- Data

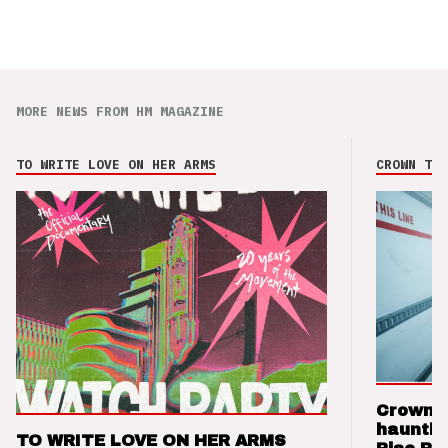
MORE NEWS FROM HM MAGAZINE
TO WRITE LOVE ON HER ARMS
CROWN THE
Crown t
hauntin
TO WRITE LOVE ON HER ARMS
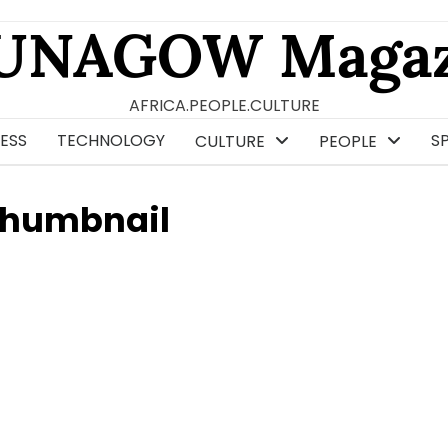
UNAGOW Magaz
AFRICA.PEOPLE.CULTURE
ESS
TECHNOLOGY
S
CULTURE
PEOPLE
Thumbnail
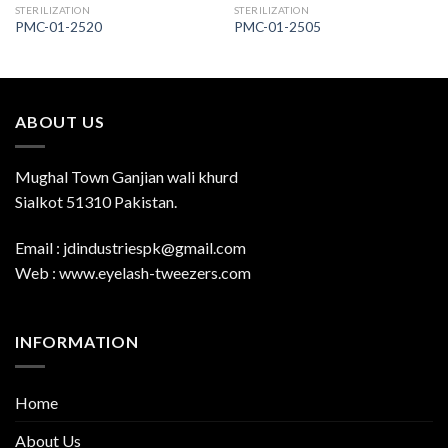
STERILIZATION
STERILIZATION
PMC-01-2520
PMC-01-2505
ABOUT US
Mughal Town Ganjian wali khurd
Sialkot 51310 Pakistan.
Email : jdindustriespk@gmail.com
Web : www.eyelash-tweezers.com
INFORMATION
Home
About Us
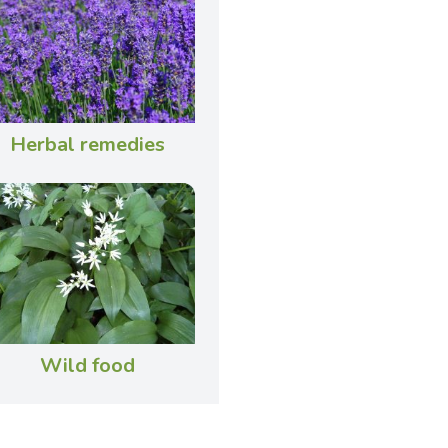
Herbal remedies
Wild food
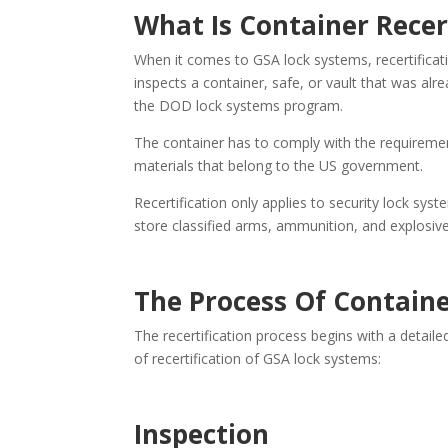
What Is Container Recer
When it comes to GSA lock systems, recertificat
inspects a container, safe, or vault that was a
the DOD lock systems program.
The container has to comply with the requireme
materials that belong to the US government.
Recertification only applies to security lock sys
store classified arms, ammunition, and explosive
The Process Of Containe
The recertification process begins with a detaile
of recertification of GSA lock systems:
Inspection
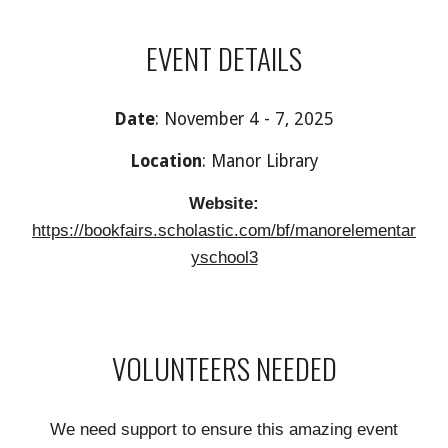
EVENT DETAILS
Date
:
November 4 - 7, 2025
Location
: Manor
Library
Website:
https://bookfairs.scholastic.com/bf/manorelementar
yschool3
VOLUNTEERS NEEDED
We need support to ensure this amazing event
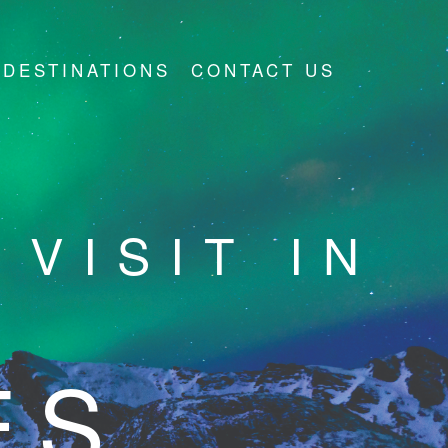
DESTINATIONS
CONTACT US
VISIT IN
ES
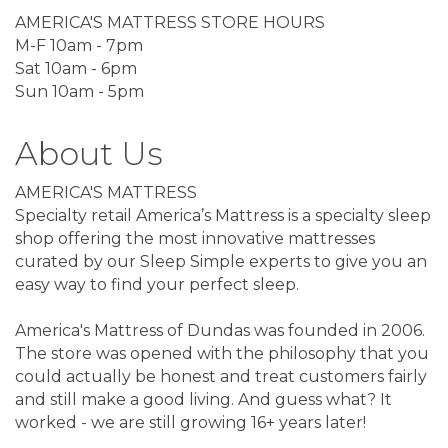
AMERICA'S MATTRESS STORE HOURS
M-F 10am - 7pm
Sat 10am - 6pm
Sun 10am - 5pm
About Us
AMERICA'S MATTRESS
Specialty retail America’s Mattress is a specialty sleep
shop offering the most innovative mattresses
curated by our Sleep Simple experts to give you an
easy way to find your perfect sleep.
America's Mattress of Dundas was founded in 2006.
The store was opened with the philosophy that you
could actually be honest and treat customers fairly
and still make a good living. And guess what? It
worked - we are still growing 16+ years later!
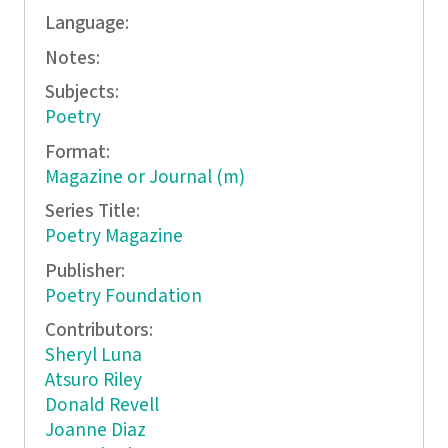
Language:
Notes:
Subjects:
Poetry
Format:
Magazine or Journal (m)
Series Title:
Poetry Magazine
Publisher:
Poetry Foundation
Contributors:
Sheryl Luna
Atsuro Riley
Donald Revell
Joanne Diaz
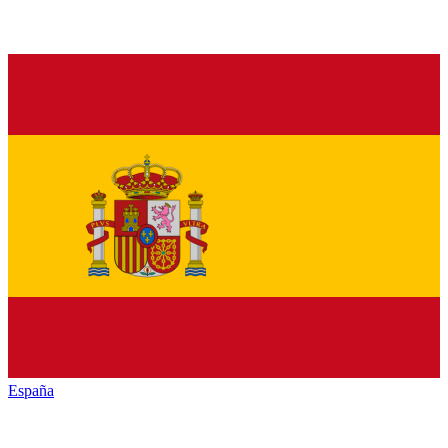
España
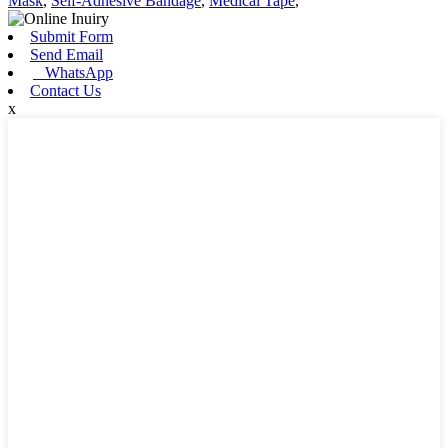
Mask
,
Self-Adhesive Bandage
,
Medical Tape
,
Submit Form
Send Email
WhatsApp
Contact Us
x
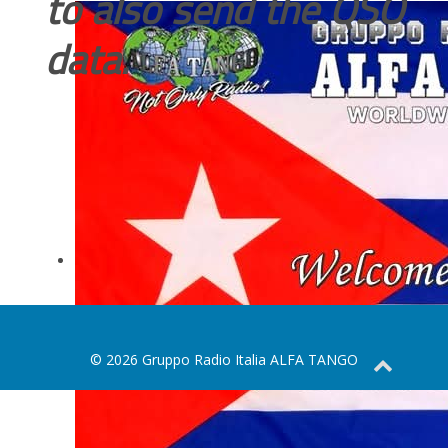
to also send the QSO
data.
© 2026 Gruppo Radio Italia ALFA TANGO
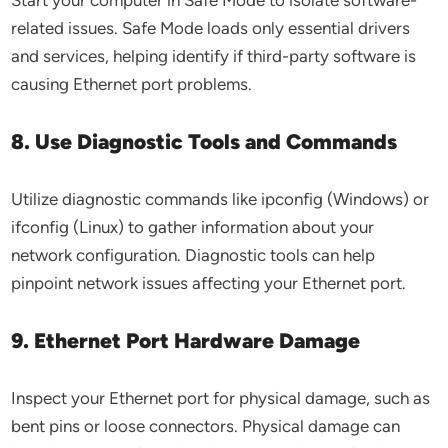
Start your computer in Safe Mode to isolate software-
related issues. Safe Mode loads only essential drivers
and services, helping identify if third-party software is
causing Ethernet port problems.
8. Use Diagnostic Tools and Commands
Utilize diagnostic commands like ipconfig (Windows) or
ifconfig (Linux) to gather information about your
network configuration. Diagnostic tools can help
pinpoint network issues affecting your Ethernet port.
9. Ethernet Port Hardware Damage
Inspect your Ethernet port for physical damage, such as
bent pins or loose connectors. Physical damage can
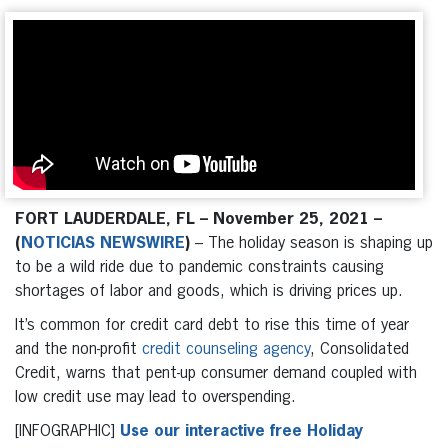
FORT LAUDERDALE, FL – November 25, 2021 –
(
NOTICIAS NEWSWIRE
)
– The holiday season is shaping up
to be a wild ride due to pandemic constraints causing
shortages of labor and goods, which is driving prices up.
It’s common for credit card debt to rise this time of year
and the non-profit
credit counseling agency
, Consolidated
Credit, warns that pent-up consumer demand coupled with
low credit use may lead to overspending.
[INFOGRAPHIC]
Use our interactive free Holiday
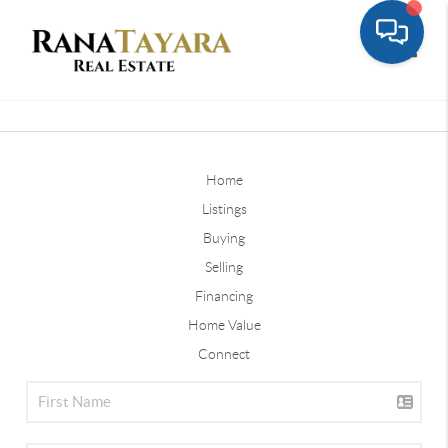
Toggle
Home
Listings
Buying
Selling
Financing
Home Value
Connect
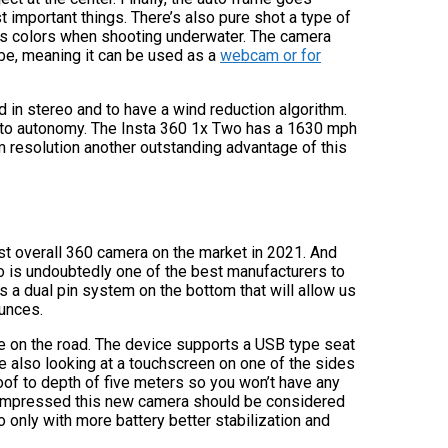
 important things. There’s also pure shot a type of
es colors when shooting underwater. The camera
be, meaning it can be used as a
webcam or for
 in stereo and to have a wind reduction algorithm.
s to autonomy. The Insta 360 1x Two has a 1630 mph
 resolution another outstanding advantage of this
est overall 360 camera on the market in 2021. And
 is undoubtedly one of the best manufacturers to
 a dual pin system on the bottom that will allow us
ounces.
ke on the road. The device supports a USB type seat
e also looking at a touchscreen on one of the sides
of to depth of five meters so you won’t have any
u impressed this new camera should be considered
o only with more battery better stabilization and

- Description of the task
Copy the lines from the one with "to also send the QSO" to the one with "bent pins or", keeping both of those lines, and leave out the pictures.

- Final answer
to also send the QSO
data.
© 2026 Gruppo Radio Italia ALFA TANGO
Start your computer in Safe Mode to isolate software-
related issues. Safe Mode loads only essential drivers
and services, helping identify if third-party software is
causing Ethernet port problems.
8. Use Diagnostic Tools and Commands
Utilize diagnostic commands like ipconfig (Windows) or
ifconfig (Linux) to gather information about your
network configuration. Diagnostic tools can help
pinpoint network issues affecting your Ethernet port.
9. Ethernet Port Hardware Damage
Inspect your Ethernet port for physical damage, such as
bent pins or loose connectors. Physical damage can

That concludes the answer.